§ **Entries provided**:
============================================================
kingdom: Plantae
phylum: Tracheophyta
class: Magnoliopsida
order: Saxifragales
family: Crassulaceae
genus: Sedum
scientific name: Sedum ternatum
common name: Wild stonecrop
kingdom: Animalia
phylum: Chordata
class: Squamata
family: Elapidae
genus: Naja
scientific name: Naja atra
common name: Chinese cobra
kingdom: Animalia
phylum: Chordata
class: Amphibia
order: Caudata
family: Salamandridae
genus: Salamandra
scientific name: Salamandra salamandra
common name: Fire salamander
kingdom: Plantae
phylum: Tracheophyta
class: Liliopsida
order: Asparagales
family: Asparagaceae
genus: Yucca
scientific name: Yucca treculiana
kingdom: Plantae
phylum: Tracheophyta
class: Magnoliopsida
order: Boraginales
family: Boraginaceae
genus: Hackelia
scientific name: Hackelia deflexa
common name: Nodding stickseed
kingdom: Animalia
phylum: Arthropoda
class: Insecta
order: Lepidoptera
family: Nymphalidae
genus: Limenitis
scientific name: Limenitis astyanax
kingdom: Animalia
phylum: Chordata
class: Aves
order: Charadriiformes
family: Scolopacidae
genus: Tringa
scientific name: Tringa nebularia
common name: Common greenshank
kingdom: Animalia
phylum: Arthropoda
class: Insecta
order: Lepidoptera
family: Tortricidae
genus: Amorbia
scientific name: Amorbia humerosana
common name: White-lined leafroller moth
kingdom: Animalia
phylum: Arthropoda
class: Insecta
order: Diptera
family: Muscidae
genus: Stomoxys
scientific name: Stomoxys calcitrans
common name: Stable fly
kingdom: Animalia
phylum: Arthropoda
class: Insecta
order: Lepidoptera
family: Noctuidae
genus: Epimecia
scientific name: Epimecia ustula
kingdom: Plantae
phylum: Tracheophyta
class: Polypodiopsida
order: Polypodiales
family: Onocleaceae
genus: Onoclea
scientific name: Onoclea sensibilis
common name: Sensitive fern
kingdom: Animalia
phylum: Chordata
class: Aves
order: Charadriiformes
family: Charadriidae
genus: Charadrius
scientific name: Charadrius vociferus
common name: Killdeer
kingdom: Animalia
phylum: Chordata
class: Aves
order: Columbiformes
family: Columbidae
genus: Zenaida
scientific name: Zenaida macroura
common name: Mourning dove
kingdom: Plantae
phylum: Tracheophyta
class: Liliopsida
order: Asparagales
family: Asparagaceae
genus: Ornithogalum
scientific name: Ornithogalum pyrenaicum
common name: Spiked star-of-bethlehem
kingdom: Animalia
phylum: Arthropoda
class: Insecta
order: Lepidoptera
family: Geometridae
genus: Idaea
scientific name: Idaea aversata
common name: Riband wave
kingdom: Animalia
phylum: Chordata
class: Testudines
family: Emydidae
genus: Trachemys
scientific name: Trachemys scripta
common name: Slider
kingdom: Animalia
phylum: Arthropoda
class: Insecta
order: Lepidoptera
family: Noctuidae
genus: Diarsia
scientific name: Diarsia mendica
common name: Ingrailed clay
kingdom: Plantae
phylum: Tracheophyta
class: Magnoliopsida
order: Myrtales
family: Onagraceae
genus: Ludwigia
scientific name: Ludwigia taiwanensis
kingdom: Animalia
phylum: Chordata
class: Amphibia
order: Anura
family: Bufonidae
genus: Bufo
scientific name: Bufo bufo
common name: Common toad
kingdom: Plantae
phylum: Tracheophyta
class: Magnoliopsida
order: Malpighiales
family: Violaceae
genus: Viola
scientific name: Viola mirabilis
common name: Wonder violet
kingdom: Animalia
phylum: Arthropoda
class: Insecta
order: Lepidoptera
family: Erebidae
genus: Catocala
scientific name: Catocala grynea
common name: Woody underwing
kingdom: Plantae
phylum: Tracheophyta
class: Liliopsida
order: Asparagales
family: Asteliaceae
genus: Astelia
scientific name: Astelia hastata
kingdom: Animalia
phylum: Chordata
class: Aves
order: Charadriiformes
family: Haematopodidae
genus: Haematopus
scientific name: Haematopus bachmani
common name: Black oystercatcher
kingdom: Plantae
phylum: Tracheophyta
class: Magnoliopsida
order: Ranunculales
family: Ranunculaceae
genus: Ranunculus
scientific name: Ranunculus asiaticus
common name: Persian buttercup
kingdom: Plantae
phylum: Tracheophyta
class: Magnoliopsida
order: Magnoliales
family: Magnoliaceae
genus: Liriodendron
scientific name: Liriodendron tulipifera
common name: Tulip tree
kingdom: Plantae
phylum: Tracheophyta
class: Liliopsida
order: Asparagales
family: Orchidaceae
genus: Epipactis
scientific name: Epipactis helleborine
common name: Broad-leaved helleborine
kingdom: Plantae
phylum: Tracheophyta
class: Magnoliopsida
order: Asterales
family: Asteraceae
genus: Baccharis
============================================================
§ **Aim**: Convert the lines of all the entries above into a Markdown table with the columns "No." and "Line". Give each line its own numbered row, and omit any blank lines.

§ **Result below**:
| No. | Line |
|---|---|
| 1 | kingdom: Plantae |
| 2 | phylum: Tracheophyta |
| 3 | class: Magnoliopsida |
| 4 | order: Saxifragales |
| 5 | family: Crassulaceae |
| 6 | genus: Sedum |
| 7 | scientific name: Sedum ternatum |
| 8 | common name: Wild stonecrop |
| 9 | kingdom: Animalia |
| 10 | phylum: Chordata |
| 11 | class: Squamata |
| 12 | family: Elapidae |
| 13 | genus: Naja |
| 14 | scientific name: Naja atra |
| 15 | common name: Chinese cobra |
| 16 | kingdom: Animalia |
| 17 | phylum: Chordata |
| 18 | class: Amphibia |
| 19 | order: Caudata |
| 20 | family: Salamandridae |
| 21 | genus: Salamandra |
| 22 | scientific name: Salamandra salamandra |
| 23 | common name: Fire salamander |
| 24 | kingdom: Plantae |
| 25 | phylum: Tracheophyta |
| 26 | class: Liliopsida |
| 27 | order: Asparagales |
| 28 | family: Asparagaceae |
| 29 | genus: Yucca |
| 30 | scientific name: Yucca treculiana |
| 31 | kingdom: Plantae |
| 32 | phylum: Tracheophyta |
| 33 | class: Magnoliopsida |
| 34 | order: Boraginales |
| 35 | family: Boraginaceae |
| 36 | genus: Hackelia |
| 37 | scientific name: Hackelia deflexa |
| 38 | common name: Nodding stickseed |
| 39 | kingdom: Animalia |
| 40 | phylum: Arthropoda |
| 41 | class: Insecta |
| 42 | order: Lepidoptera |
| 43 | family: Nymphalidae |
| 44 | genus: Limenitis |
| 45 | scientific name: Limenitis astyanax |
| 46 | kingdom: Animalia |
| 47 | phylum: Chordata |
| 48 | class: Aves |
| 49 | order: Charadriiformes |
| 50 | family: Scolopacidae |
| 51 | genus: Tringa |
| 52 | scientific name: Tringa nebularia |
| 53 | common name: Common greenshank |
| 54 | kingdom: Animalia |
| 55 | phylum: Arthropoda |
| 56 | class: Insecta |
| 57 | order: Lepidoptera |
| 58 | family: Tortricidae |
| 59 | genus: Amorbia |
| 60 | scientific name: Amorbia humerosana |
| 61 | common name: White-lined leafroller moth |
| 62 | kingdom: Animalia |
| 63 | phylum: Arthropoda |
| 64 | class: Insecta |
| 65 | order: Diptera |
| 66 | family: Muscidae |
| 67 | genus: Stomoxys |
| 68 | scientific name: Stomoxys calcitrans |
| 69 | common name: Stable fly |
| 70 | kingdom: Animalia |
| 71 | phylum: Arthropoda |
| 72 | class: Insecta |
| 73 | order: Lepidoptera |
| 74 | family: Noctuidae |
| 75 | genus: Epimecia |
| 76 | scientific name: Epimecia ustula |
| 77 | kingdom: Plantae |
| 78 | phylum: Tracheophyta |
| 79 | class: Polypodiopsida |
| 80 | order: Polypodiales |
| 81 | family: Onocleaceae |
| 82 | genus: Onoclea |
| 83 | scientific name: Onoclea sensibilis |
| 84 | common name: Sensitive fern |
| 85 | kingdom: Animalia |
| 86 | phylum: Chordata |
| 87 | class: Aves |
| 88 | order: Charadriiformes |
| 89 | family: Charadriidae |
| 90 | genus: Charadrius |
| 91 | scientific name: Charadrius vociferus |
| 92 | common name: Killdeer |
| 93 | kingdom: Animalia |
| 94 | phylum: Chordata |
| 95 | class: Aves |
| 96 | order: Columbiformes |
| 97 | family: Columbidae |
| 98 | genus: Zenaida |
| 99 | scientific name: Zenaida macroura |
| 100 | common name: Mourning dove |
| 101 | kingdom: Plantae |
| 102 | phylum: Tracheophyta |
| 103 | class: Liliopsida |
| 104 | order: Asparagales |
| 105 | family: Asparagaceae |
| 106 | genus: Ornithogalum |
| 107 | scientific name: Ornithogalum pyrenaicum |
| 108 | common name: Spiked star-of-bethlehem |
| 109 | kingdom: Animalia |
| 110 | phylum: Arthropoda |
| 111 | class: Insecta |
| 112 | order: Lepidoptera |
| 113 | family: Geometridae |
| 114 | genus: Idaea |
| 115 | scientific name: Idaea aversata |
| 116 | common name: Riband wave |
| 117 | kingdom: Animalia |
| 118 | phylum: Chordata |
| 119 | class: Testudines |
| 120 | family: Emydidae |
| 121 | genus: Trachemys |
| 122 | scientific name: Trachemys scripta |
| 123 | common name: Slider |
| 124 | kingdom: Animalia |
| 125 | phylum: Arthropoda |
| 126 | class: Insecta |
| 127 | order: Lepidoptera |
| 128 | family: Noctuidae |
| 129 | genus: Diarsia |
| 130 | scientific name: Diarsia mendica |
| 131 | common name: Ingrailed clay |
| 132 | kingdom: Plantae |
| 133 | phylum: Tracheophyta |
| 134 | class: Magnoliopsida |
| 135 | order: Myrtales |
| 136 | family: Onagraceae |
| 137 | genus: Ludwigia |
| 138 | scientific name: Ludwigia taiwanensis |
| 139 | kingdom: Animalia |
| 140 | phylum: Chordata |
| 141 | class: Amphibia |
| 142 | order: Anura |
| 143 | family: Bufonidae |
| 144 | genus: Bufo |
| 145 | scientific name: Bufo bufo |
| 146 | common name: Common toad |
| 147 | kingdom: Plantae |
| 148 | phylum: Tracheophyta |
| 149 | class: Magnoliopsida |
| 150 | order: Malpighiales |
| 151 | family: Violaceae |
| 152 | genus: Viola |
| 153 | scientific name: Viola mirabilis |
| 154 | common name: Wonder violet |
| 155 | kingdom: Animalia |
| 156 | phylum: Arthropoda |
| 157 | class: Insecta |
| 158 | order: Lepidoptera |
| 159 | family: Erebidae |
| 160 | genus: Catocala |
| 161 | scientific name: Catocala grynea |
| 162 | common name: Woody underwing |
| 163 | kingdom: Plantae |
| 164 | phylum: Tracheophyta |
| 165 | class: Liliopsida |
| 166 | order: Asparagales |
| 167 | family: Asteliaceae |
| 168 | genus: Astelia |
| 169 | scientific name: Astelia hastata |
| 170 | kingdom: Animalia |
| 171 | phylum: Chordata |
| 172 | class: Aves |
| 173 | order: Charadriiformes |
| 174 | family: Haematopodidae |
| 175 | genus: Haematopus |
| 176 | scientific name: Haematopus bachmani |
| 177 | common name: Black oystercatcher |
| 178 | kingdom: Plantae |
| 179 | phylum: Tracheophyta |
| 180 | class: Magnoliopsida |
| 181 | order: Ranunculales |
| 182 | family: Ranunculaceae |
| 183 | genus: Ranunculus |
| 184 | scientific name: Ranunculus asiaticus |
| 185 | common name: Persian buttercup |
| 186 | kingdom: Plantae |
| 187 | phylum: Tracheophyta |
| 188 | class: Magnoliopsida |
| 189 | order: Magnoliales |
| 190 | family: Magnoliaceae |
| 191 | genus: Liriodendron |
| 192 | scientific name: Liriodendron tulipifera |
| 193 | common name: Tulip tree |
| 194 | kingdom: Plantae |
| 195 | phylum: Tracheophyta |
| 196 | class: Liliopsida |
| 197 | order: Asparagales |
| 198 | family: Orchidaceae |
| 199 | genus: Epipactis |
| 200 | scientific name: Epipactis helleborine |
| 201 | common name: Broad-leaved helleborine |
| 202 | kingdom: Plantae |
| 203 | phylum: Tracheophyta |
| 204 | class: Magnoliopsida |
| 205 | order: Asterales |
| 206 | family: Asteraceae |
| 207 | genus: Baccharis |